La relazione risveglia le nostre storie
Ogni relazione adulta porta con sé le tracce delle relazioni passate. Non solo di quelle romantiche, ma anche e soprattutto le relazioni con chi ci ha cresciutə, accudito, amato. In quelle esperienze si formano i nostri modelli di fiducia, di vicinanza e di sicurezza emotiva.
Quando critichiamo il partner per qualcosa che sembra “piccolo”, può darsi che quella situazione stia risvegliando una memoria antica. Qualunque atteggiamento della persona con cui stiamo, anche se innocuo, può riattivare ferite che non riguardano solo il presente.
L’altrə, inconsapevolmente, diventa il luogo dove le esperienze e le emozioni vissute nelle relazioni significative precedenti tornano a farsi sentire.
Dal giudizio alla curiosità
Il momento in cui nasce una critica può diventare un’occasione preziosa di consapevolezza.
Invece di chiederci subito “perché l’altrə è così?”, possiamo provare a spostarci su un’altra domanda: “Cosa succede dentro di me quando l’altrə si comporta così?”

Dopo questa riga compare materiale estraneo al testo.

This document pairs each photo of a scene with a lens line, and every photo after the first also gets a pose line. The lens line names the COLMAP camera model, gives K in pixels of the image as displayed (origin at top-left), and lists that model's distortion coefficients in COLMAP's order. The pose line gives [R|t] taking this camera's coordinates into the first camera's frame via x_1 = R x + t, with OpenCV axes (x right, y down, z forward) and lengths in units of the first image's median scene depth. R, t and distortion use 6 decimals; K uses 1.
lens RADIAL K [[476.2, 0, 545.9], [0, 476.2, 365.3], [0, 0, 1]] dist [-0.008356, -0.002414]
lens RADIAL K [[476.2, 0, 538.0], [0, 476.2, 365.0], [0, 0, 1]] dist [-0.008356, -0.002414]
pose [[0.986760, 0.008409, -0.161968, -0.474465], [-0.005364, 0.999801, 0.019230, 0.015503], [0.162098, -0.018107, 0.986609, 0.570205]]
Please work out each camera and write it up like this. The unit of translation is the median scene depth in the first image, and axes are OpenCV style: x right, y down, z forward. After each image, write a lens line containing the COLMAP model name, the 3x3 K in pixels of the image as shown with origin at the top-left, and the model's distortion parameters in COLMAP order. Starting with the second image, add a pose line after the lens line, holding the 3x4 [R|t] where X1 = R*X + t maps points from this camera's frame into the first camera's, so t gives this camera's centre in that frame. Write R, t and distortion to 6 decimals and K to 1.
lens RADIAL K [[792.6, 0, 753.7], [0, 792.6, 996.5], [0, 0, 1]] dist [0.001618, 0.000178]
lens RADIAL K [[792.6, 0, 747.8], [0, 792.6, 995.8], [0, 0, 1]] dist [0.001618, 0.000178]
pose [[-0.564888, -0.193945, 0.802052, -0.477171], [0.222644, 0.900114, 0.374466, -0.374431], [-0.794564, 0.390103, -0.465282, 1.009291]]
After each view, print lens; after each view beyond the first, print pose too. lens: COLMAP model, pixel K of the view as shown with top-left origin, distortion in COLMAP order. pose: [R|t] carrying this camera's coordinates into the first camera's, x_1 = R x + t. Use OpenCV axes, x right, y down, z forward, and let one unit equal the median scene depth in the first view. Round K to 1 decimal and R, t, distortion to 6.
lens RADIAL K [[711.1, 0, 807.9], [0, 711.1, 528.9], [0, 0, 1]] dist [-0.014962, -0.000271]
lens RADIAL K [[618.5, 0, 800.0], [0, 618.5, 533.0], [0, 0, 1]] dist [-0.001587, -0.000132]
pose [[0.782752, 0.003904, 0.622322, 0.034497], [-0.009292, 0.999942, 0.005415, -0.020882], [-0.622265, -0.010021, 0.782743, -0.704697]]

Questo passaggio — dal giudizio alla curiosità — non è semplice, ma può cambiare profondamente la qualità della relazione. Significa sospendere per un attimo la reazione automatica e scegliere di ascoltare la propria emozione prima di agire.
A volte scopriremo che dietro la critica c’è una paura: di non essere vistə, di perdere il controllo, di non valere abbastanza. Altre volte troveremo un bisogno non espresso: più presenza, più libertà, più contatto. Quando riusciamo a nominare questi bisogni, il dialogo con l’altrə diventa più autentico.
Il giudizio divide; la consapevolezza, invece, unisce.
Accogliere la complessità
Essere in relazione non significa eliminare i conflitti o smettere di vedere i limiti dell’altrə. Significa, piuttosto, imparare a sostare nella complessità: riconoscere che ogni persona è un insieme di parti con bisogni diversi legati sia al presente sia al nostro passato
Accettare questa verità non ci rende passivə, ma realistə e compassionevoli. Ci permette di distinguere tra una critica che nasce dal bisogno di cambiare l’altrə e una riflessione che nasce dal desiderio di crescere insieme.
L’amore maturo non chiede perfezione, ma presenza. E la presenza richiede coraggio: quello di guardare anche ciò che ci disturba, sapendo che è lì che inizia la possibilità di comprendersi davvero.
Mettere uno spazio tra il “Me” e il “Te”
Ogni volta che sentiamo il bisogno di criticare, possiamo fermarci un istante e ascoltare quello spazio tra “Me” e “Te”.
Lì si nasconde il messaggio più vero del giudizio: non ciò che manca all’altrə, ma ciò che dentro di noi chiede attenzione, cura e riconoscimento.
La relazione, allora, smette di essere un campo di battaglia dove stabilire chi ha ragione e chi ha torto, e diventa un laboratorio di crescita condivisa.